> Requirement 1
For the article below on Nortel's first-quarter results, decide whether each statement agrees with it: (a) Nortel's revenue rose during the quarter; (b) Nortel's R&D investment fell 58.3 percent to $96 million; (c) The Wall Street Journal confirmed that Nortel will sell its patents. Answer yes or no for each, and quote the words from the article that decide it.
> Requirement 2
According to the article below on Nortel's first-quarter results, how much could Nortel ask for its patents, based on market talk?

> Exercise passage
—————

Nortel Networks reported a $355 million first-quarter profit thanks to the sale of several of its assets.
The bankrupt telecom equipment maker, once a formidable name in the industry, liquidated its CDMA, LTE access, DiamondWare, and two other, smaller, businesses in the three months ended March 31. The activity led to the financial gains, compared to a net loss of $507 million a year earlier. Predictably, revenue fell as Nortel discontinued the sold units’ operations, from $1.04 billion to $484 million.
And, as rivals increased their R&D expenses, Nortel cut its own costs in that department. R&D investment plummeted 58.3 percent to $96 million, although the decline isn’t surprising considering Nortel’s continued phase-out.
Now the company is again said to be shopping its patent portfolio. Many observers consider BlackBerry-maker Research In Motion to be the top contender for the LTE intellectual property; that phone maker’s carrier customers include Verizon Wireless and AT&T, both of whom are gearing up to offer 4G wireless access using the LTE protocol.
The Wall Street Journal said on Monday, citing anonymous sources, that Nortel is soliciting bids for its patents, although there’s no confirmation the vendor actually will sell the holdings. There is apparent internal discord over the move, since some Nortel execs want to license the patents and make royalties, rather than sell outright.
The solicitations have not come with firm prices but market talk suggests Nortel could ask as much as $1 billion, the Journal said.

—————

> Data supplied
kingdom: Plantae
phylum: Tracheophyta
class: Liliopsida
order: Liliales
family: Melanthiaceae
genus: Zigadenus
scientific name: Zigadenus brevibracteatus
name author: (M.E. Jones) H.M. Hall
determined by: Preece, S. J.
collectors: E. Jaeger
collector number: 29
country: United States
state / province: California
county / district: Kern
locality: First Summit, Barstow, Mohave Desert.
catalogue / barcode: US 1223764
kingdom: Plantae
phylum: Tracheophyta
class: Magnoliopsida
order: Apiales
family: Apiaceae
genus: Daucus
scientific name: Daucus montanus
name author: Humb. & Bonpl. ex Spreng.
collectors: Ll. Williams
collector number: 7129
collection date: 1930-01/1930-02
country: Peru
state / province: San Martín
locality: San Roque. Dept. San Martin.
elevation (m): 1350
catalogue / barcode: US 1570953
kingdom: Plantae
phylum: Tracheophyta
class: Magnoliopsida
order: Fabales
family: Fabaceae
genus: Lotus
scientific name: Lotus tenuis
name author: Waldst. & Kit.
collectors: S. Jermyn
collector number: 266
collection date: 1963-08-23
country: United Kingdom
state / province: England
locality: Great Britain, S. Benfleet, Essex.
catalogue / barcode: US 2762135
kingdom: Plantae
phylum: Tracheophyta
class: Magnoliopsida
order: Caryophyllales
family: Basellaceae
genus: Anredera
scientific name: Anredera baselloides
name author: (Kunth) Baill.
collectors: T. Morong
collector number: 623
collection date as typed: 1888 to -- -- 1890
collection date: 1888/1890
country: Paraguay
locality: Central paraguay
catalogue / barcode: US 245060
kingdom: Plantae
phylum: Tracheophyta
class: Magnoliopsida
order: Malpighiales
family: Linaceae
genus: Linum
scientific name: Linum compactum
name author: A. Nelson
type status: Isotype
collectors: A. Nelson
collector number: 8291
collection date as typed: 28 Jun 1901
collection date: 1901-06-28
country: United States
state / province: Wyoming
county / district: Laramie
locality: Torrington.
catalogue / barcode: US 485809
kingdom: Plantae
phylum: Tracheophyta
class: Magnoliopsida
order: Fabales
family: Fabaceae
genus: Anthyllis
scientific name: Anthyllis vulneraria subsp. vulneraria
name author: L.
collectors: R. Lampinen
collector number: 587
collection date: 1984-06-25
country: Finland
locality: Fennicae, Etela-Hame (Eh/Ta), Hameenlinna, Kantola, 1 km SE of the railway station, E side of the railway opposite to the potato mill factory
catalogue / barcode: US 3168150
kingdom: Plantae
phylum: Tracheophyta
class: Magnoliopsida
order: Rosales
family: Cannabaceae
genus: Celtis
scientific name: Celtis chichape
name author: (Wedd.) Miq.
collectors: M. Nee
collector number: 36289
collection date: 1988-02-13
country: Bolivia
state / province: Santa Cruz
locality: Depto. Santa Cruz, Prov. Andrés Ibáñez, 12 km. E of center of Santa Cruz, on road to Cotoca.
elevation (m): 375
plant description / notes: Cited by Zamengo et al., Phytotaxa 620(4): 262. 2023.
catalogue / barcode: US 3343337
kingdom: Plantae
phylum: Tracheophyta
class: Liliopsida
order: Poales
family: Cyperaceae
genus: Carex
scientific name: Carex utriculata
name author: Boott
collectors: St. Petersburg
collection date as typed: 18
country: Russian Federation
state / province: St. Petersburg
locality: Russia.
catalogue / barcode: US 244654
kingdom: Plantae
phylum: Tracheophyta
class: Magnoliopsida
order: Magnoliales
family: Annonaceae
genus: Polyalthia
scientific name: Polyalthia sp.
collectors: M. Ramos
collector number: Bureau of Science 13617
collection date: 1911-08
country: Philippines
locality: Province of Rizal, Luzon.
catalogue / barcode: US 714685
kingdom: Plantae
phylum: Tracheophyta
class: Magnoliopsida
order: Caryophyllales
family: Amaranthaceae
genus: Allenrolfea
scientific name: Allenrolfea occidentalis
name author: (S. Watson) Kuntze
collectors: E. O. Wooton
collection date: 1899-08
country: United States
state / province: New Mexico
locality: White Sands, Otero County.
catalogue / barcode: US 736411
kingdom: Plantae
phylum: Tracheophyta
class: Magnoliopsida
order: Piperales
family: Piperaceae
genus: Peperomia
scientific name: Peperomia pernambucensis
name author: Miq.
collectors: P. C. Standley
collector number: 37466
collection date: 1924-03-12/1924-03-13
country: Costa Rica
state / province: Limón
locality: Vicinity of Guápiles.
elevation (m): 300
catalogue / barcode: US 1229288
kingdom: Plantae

—————

> Task output 1
(a) No: "revenue fell as Nortel discontinued the sold units’ operations, from $1.04 billion to $484 million"
(b) Yes: "R&D investment plummeted 58.3 percent to $96 million"
(c) No: "there’s no confirmation the vendor actually will sell the holdings"

> Task output 2
As much as $1 billion.